The trio had formed part of a five-man lead group early in the day, but dropped their accomplices with three of the 15 laps to go and powered on to the finish line where Thomas outsprinted Kennaugh for a narrow victory.
Stannard completed the clean-sweep a few minutes later to cap another memorable day in the short history of Team Sky.
Perfect conditions had greeted the riders at the start of the day and Jeremy Hunt (Cervélo) brought the race to life with his early attack on the first, 12km lap.
Thomas, Kennaugh and Stannard were the first to react and also broke free of the bunch with Simon Richardson (Sigma Sport) joining them as they bridged the gap to Hunt.

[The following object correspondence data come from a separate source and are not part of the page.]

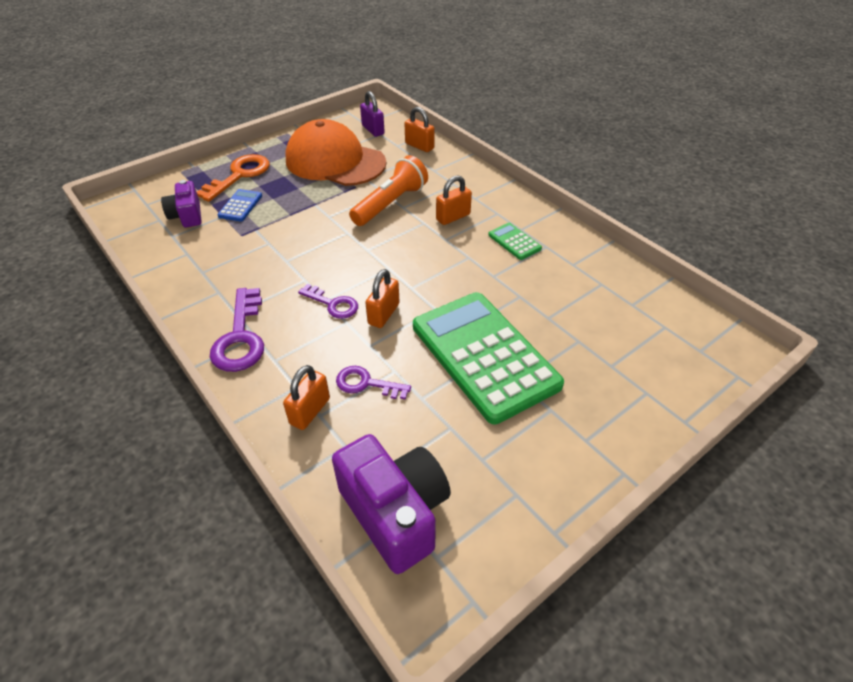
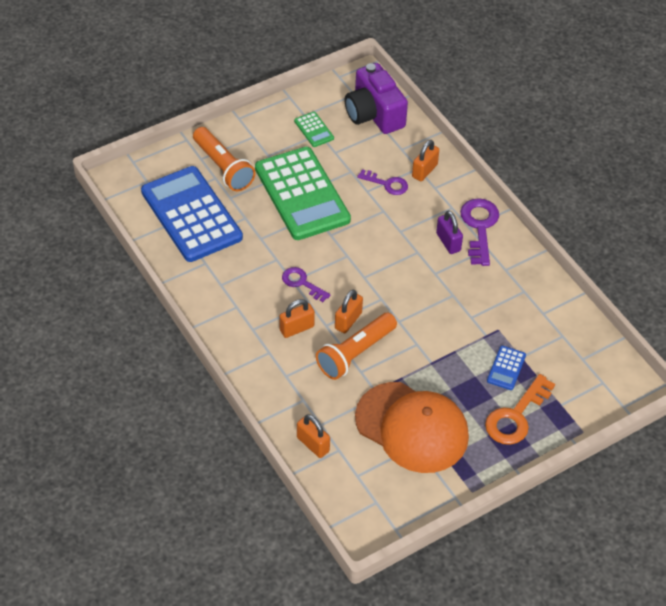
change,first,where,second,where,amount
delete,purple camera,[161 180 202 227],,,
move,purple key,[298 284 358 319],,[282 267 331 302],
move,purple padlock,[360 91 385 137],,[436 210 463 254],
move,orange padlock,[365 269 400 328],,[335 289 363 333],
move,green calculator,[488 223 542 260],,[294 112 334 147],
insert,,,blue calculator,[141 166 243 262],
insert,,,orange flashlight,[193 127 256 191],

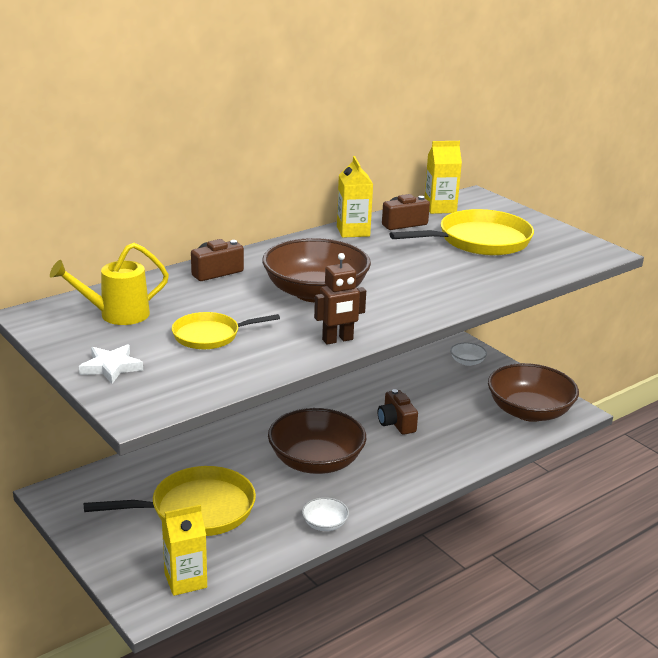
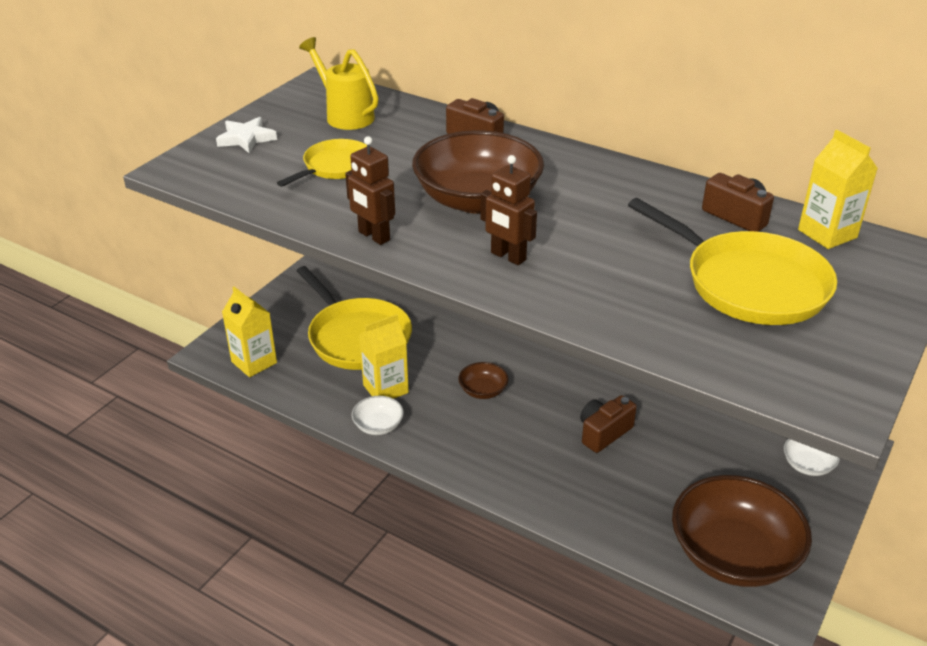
change,first,where,second,where,amount
rotate,yellow pan,[172 312 280 349],,[277 139 367 187],75 degrees clockwise
resize,brown bowl,[268 408 366 474],,[458 362 508 399],x0.44
move,yellow carton,[337 156 373 238],,[359 314 409 399],
insert,,,brown robot,[480 155 537 265],

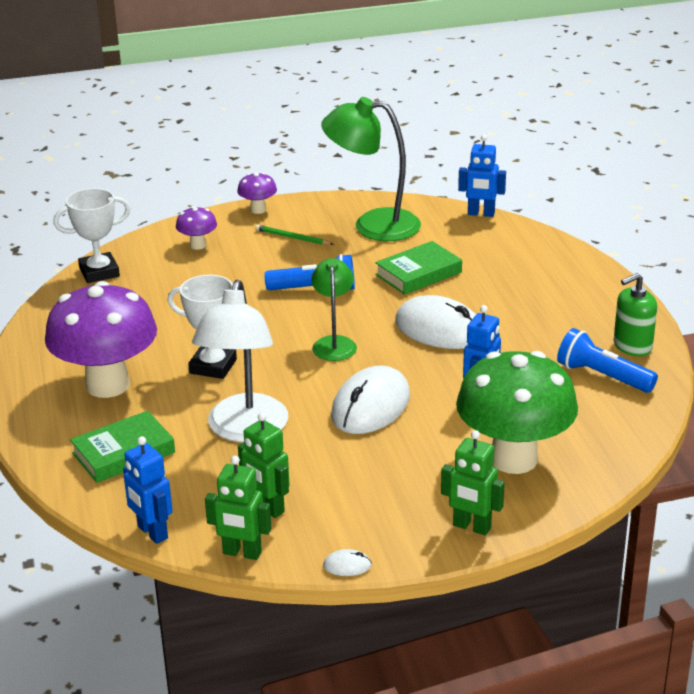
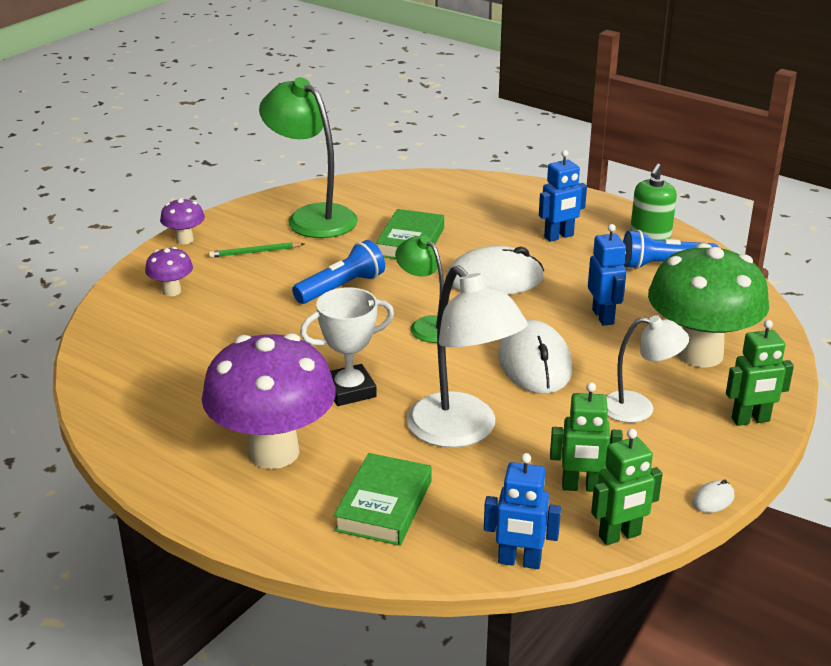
change,first,where,second,where,amount
delete,white trophy,[53 188 130 283],,,
rotate,green lamp,[321 97 421 241],,[259 77 358 238],75 degrees clockwise
move,blue robot,[458 135 506 217],,[539 150 587 242],
insert,,,white lamp,[606 315 689 423],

Those five riders worked together productively and built an advantage of around three and a half minutes as they pressed on around the constantly-undulating circuit.
Behind, the peleton quickly splintered, with Russell Downing joining David Millar (Garmin), Ian Bibby (Motorpoint Marshalls Pastar) and Dan Fleeman (Raleigh) in the front chase group.
Over the next few hours that quartet battled valiantly to try and reel the five leaders in, but their efforts would ultimately prove fruitless.
With just under 36km to go, Thomas, Kennaugh and Stannard turned on the gas on the longest ascent of the day and the others were unable to react. From then on it was all every man for himself, with Isle of Man youngster Kennaugh kicking on the first climb; Thomas stayed with him but the move put distance between the pair and Stannard.
There was virtually nothing between the front two from that point onwards but it was Thomas who went for home with 200m to go and he just had enough in reserve to hold off one final surge from Kennaugh.
Chris Froome was the only remaining Team Sky rider to finish the punishing route and he finished in a highly-respectable 11th place.
Speaking straight after the race on British Eurosport, who were televising the national championships live for the first time, Thomas paid tribute to the man he pipped on the finishing straight.
He said: "I was worried about Pete on the last lap - I take my hat off to him and he's going to win this race in the coming years.
"It was a weird race but you've got to take it by the scruff of the neck and that's what we did, we rode it really well."
Thomas will now sport the national champion's jersey when Team Sky make their debut at the Tour de France, which starts in Rotterdam on Saturday, and he added: "It's a great honour riding in the Tour for Team Sky and to have that jersey representing Great Britain on my back makes it extra special."
Team Sky's British riders were not the only ones who were competiting in national championships over the weekend. In Norway, Edvald Boasson Hagen (fifth) and Kurt-Asle Arvesen (eighth) both claimed top 10 finishes in Trondheim, while Serge Pauwels (25th) and Sylvain Calzati (45th) also competed in Belgium and France respectively. Kjell Carlström rounded off the weekend with his fine second-placed finish in Finland.